In speaking of improper influence and opportunities for abuse in addition to quid pro quo arrangements, we recognized a concern not confined to bribery of public officials, but extending to the broader threat from politicians too compliant with the wishes of large contributors.View Full Point of Law
Federal law prohibits corporations and unions from using their general treasury funds to make independent expenditures for speech defined as “electioneering communication” or speech expressly advocating the election or defeat of a candidate. Limits on electioneering communications were upheld ind McConnell. The holding of McConnell rested to a large extent on Austin, which held that political speech may be banned based on the speaker’s corporate identity. Here, Citizens United is a nonprofit corporation and has an annual budget of about $12 million. In 2008, Citizens United released a film entitled Hillary, a documentary about then-Senator Hillary Clinton. The film depicts Clinton by name and depicts interviews with political commentators and other persons. Citizens United wanted to make Hillary available through video-on-demand within 30 days of the 2008 primary elections but feared that it would be covered by the federal ban on corporate-funded independent expenditures.
Does the federal law prohibiting corporations and unions from using their general treasury funds to make independent expenditures for speech defined as “electioneering communication” or speech expressly advocating the election or defeat of a candidate violate the Constitution?

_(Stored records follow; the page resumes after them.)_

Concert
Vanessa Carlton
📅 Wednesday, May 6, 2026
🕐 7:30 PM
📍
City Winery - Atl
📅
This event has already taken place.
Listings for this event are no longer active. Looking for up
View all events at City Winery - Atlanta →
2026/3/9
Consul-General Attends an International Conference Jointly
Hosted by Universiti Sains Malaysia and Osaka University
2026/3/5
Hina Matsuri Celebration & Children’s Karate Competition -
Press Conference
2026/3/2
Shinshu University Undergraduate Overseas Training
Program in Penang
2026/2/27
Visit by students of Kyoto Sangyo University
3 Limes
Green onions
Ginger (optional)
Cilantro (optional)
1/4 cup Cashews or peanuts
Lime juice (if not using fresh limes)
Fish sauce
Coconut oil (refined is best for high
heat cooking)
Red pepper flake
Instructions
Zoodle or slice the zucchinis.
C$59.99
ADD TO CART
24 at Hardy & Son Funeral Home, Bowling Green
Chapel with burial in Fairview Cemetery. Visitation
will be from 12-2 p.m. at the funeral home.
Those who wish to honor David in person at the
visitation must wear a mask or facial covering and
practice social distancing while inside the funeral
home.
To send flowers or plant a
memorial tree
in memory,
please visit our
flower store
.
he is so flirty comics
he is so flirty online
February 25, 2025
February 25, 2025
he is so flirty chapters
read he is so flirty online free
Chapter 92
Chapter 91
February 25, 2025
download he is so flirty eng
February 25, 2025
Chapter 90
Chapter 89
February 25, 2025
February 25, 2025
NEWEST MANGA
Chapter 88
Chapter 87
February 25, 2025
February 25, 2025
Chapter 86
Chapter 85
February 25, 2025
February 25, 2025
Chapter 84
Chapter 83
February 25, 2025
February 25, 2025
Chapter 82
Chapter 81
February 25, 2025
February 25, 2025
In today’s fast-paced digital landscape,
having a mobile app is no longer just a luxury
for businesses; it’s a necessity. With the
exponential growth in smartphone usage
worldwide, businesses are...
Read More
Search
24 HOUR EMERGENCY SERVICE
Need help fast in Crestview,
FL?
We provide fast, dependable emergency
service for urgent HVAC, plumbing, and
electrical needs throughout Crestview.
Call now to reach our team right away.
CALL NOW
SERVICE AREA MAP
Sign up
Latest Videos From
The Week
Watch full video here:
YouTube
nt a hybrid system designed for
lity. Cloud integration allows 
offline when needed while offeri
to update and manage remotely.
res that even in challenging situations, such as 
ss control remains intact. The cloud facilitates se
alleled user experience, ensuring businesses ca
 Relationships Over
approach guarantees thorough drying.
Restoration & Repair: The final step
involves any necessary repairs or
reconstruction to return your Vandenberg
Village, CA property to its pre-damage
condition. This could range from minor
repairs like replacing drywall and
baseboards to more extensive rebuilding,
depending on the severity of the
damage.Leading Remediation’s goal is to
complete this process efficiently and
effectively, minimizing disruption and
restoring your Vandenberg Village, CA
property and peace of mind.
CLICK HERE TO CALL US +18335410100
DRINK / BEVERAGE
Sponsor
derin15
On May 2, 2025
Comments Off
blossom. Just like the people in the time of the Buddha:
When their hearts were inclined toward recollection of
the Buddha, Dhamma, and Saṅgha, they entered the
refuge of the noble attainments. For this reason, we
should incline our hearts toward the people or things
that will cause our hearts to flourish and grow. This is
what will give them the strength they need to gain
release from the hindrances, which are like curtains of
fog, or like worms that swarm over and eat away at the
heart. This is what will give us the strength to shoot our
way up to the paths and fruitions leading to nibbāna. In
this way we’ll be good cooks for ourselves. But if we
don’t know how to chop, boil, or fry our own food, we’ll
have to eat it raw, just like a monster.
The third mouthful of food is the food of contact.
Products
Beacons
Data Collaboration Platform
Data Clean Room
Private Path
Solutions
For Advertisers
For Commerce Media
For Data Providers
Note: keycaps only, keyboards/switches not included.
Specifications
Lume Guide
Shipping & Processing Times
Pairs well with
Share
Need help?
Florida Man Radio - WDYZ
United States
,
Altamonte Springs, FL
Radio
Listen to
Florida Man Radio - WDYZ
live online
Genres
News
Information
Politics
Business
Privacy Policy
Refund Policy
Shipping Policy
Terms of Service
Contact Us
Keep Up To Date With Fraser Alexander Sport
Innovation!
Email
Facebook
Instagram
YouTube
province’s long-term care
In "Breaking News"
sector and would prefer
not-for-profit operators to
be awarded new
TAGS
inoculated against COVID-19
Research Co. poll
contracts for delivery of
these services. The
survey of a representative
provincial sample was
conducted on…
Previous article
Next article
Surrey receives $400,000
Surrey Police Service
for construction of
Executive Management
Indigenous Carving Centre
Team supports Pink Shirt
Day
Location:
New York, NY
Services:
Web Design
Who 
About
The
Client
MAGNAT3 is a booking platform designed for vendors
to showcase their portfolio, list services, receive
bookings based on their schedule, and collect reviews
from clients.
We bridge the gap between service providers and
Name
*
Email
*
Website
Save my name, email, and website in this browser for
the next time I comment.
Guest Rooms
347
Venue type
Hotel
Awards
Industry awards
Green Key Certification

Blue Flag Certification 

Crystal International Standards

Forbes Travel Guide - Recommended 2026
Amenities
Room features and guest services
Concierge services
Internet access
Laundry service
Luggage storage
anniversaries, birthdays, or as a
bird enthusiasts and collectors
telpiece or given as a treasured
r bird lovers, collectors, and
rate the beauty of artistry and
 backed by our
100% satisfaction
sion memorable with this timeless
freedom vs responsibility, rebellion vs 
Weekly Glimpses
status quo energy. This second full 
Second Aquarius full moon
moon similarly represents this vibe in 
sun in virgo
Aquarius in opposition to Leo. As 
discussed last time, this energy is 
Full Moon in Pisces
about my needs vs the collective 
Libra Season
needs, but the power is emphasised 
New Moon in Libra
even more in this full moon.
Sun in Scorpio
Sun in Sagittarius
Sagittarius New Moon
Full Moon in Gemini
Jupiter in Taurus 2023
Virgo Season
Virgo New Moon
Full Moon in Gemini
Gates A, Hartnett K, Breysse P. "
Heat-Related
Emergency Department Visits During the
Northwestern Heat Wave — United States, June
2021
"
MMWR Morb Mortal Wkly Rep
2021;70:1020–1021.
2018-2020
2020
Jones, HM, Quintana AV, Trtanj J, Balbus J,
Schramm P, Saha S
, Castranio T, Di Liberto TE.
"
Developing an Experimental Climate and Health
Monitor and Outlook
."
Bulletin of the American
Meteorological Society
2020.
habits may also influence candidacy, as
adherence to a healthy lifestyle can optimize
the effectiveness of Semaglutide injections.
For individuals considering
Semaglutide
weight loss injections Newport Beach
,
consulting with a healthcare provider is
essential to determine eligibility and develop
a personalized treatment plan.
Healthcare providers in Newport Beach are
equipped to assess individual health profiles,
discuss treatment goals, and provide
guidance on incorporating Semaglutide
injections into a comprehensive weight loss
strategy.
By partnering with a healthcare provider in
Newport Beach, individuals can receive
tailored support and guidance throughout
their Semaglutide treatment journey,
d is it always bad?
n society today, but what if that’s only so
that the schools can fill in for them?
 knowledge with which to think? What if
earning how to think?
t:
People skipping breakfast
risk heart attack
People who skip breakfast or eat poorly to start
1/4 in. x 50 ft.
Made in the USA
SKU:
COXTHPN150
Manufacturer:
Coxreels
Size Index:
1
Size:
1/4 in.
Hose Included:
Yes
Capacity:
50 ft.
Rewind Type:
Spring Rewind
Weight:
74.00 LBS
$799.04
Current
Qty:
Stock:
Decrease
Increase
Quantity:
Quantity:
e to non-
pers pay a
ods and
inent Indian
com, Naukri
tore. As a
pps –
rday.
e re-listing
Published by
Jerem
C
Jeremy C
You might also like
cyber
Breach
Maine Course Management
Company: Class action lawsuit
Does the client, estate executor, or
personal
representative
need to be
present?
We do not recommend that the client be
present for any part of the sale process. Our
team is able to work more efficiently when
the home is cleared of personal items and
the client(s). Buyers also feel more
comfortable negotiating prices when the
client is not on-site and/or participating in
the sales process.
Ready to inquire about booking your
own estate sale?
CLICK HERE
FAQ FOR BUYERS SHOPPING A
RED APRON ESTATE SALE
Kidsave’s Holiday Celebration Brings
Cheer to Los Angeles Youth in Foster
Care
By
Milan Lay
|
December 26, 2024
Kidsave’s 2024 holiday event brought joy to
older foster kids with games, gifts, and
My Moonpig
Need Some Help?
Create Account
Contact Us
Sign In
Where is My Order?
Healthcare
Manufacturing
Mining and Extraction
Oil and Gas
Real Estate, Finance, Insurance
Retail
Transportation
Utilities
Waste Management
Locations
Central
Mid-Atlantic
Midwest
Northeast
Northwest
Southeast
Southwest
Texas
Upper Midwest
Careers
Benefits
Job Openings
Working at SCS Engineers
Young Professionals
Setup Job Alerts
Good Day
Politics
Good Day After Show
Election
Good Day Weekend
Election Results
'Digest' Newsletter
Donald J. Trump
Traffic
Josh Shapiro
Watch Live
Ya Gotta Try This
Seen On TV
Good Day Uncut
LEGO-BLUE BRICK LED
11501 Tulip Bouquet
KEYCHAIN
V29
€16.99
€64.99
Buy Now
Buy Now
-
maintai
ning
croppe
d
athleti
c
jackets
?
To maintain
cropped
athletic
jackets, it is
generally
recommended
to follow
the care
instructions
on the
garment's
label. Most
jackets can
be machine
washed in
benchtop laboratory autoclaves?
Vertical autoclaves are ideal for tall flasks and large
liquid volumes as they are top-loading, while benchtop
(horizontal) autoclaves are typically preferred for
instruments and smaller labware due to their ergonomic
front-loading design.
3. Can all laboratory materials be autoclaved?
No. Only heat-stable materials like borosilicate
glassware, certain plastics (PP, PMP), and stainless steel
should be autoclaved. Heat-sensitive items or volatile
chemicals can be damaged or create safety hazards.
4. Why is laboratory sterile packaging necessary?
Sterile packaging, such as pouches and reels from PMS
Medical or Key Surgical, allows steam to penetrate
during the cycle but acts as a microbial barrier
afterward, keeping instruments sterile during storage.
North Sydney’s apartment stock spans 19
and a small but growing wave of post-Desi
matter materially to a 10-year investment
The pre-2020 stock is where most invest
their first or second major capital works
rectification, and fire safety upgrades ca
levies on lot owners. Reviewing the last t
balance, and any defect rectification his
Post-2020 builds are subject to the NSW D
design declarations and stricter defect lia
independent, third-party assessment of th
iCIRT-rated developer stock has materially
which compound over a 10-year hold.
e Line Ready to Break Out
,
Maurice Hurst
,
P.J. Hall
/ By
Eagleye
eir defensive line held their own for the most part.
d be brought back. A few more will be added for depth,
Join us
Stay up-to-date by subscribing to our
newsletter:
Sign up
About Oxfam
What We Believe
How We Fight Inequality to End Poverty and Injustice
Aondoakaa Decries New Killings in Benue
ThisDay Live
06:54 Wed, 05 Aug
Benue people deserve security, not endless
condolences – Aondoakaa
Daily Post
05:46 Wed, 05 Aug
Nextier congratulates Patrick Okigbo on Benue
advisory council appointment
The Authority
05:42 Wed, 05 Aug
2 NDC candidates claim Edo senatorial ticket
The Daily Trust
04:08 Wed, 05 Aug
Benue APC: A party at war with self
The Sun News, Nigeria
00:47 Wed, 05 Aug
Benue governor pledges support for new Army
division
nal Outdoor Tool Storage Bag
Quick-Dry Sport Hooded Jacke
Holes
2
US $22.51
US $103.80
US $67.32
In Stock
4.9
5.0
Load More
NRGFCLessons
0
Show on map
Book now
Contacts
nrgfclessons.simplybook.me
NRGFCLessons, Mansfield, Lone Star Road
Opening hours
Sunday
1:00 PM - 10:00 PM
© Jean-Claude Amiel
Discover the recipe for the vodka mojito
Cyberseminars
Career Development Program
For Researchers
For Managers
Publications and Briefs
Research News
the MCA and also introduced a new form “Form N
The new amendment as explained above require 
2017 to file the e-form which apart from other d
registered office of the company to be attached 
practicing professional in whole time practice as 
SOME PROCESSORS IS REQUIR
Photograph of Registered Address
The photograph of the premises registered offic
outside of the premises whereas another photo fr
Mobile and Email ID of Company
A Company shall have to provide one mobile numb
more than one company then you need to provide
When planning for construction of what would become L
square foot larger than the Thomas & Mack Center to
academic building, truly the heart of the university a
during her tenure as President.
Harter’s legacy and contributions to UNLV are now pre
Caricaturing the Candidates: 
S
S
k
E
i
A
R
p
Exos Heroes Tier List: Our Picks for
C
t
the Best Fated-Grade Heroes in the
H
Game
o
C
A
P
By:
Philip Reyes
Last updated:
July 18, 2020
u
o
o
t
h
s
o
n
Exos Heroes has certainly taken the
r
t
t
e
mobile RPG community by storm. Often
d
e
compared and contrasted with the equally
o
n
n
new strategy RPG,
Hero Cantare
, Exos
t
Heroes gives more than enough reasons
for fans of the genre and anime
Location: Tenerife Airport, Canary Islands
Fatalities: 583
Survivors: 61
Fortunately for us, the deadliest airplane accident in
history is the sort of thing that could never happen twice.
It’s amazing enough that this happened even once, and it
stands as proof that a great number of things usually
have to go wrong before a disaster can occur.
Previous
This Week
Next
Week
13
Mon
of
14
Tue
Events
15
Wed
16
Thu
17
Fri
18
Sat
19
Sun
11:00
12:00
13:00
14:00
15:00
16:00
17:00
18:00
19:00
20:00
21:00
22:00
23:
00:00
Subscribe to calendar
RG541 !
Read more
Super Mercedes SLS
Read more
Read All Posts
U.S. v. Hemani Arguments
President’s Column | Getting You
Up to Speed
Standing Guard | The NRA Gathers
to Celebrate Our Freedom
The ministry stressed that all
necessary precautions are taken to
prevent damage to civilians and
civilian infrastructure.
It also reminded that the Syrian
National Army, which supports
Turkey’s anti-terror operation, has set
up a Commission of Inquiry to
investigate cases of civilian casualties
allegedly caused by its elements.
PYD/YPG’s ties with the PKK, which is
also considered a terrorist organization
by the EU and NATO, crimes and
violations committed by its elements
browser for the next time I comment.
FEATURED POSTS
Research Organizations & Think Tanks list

Yes, Hillary is equivalent to express advocacy. The movie is a feature-length negative advertisement that urges viewers to vote against Senator Clinton for President. The law at issue is an outright ban, backed by criminal sanctions. The law makes it a felony for all corporations either to expressly advocate the election or defeat of candidates or to broadcast electioneering communications within 30 days of a primary election. Such prohibition is a classic example of censorship, which is prohibited under the Constitution.
Neither Citizens United’s nor any other corporations’ speech has been banned. All that the parties dispute is whether Citizens United had a right to use the funds in its general treasury to pay for broadcasts during the 30-day period. Unlike natural persons, corporations have limited liability for their owners and managers, separation of ownership and control and favorable treatment of the accumulation and distribution of assets that enhance their ability to attract capital and to deploy their resources in ways that maximize the return on their shareholders’ investments. Unlike voters, corporations may be foreign controlled.
The Framers did not like corporations, the dissent concludes, and thus it follows that corporations had no rights of free speech. The Framers‘ personal affection of disaffection for corporations is relevant only insofar as it can be though to be reflected in the understood meaning of the text – not as a freestanding substitute for that text as the dissent suggests.
Political speech is indispensable to decisionmaking in a democracy and this is no less true because the speech comes from a corporation rather than an individual, the Court said. This protection for speech is inconsistent with Austin’s anti-distortion rationale which sought to defend the anti-distortion rationale as a means to prevent corporations from obtaining an unfair advantage in the political marketplace. But Buckley rejected the premise that the Government has an interest in equalizing the relative ability of individuals and groups to influence the outcome of elections. The First Amendment’s protections do not depend on the speaker’s financial ability to engage in public discussion. Independent expenditures, including those made by corporations, do not give rise to corruption or the appearance of corruption. Citizens United has not made direct contributions to candidates, and it has not suggested that the Court should reconsider whether contribution limits should be subjected to rigorous First Amendment scrutiny. First Amendment does not allow the Government to restrict the media corporation’s political speech and the law at issue violates the Constitution.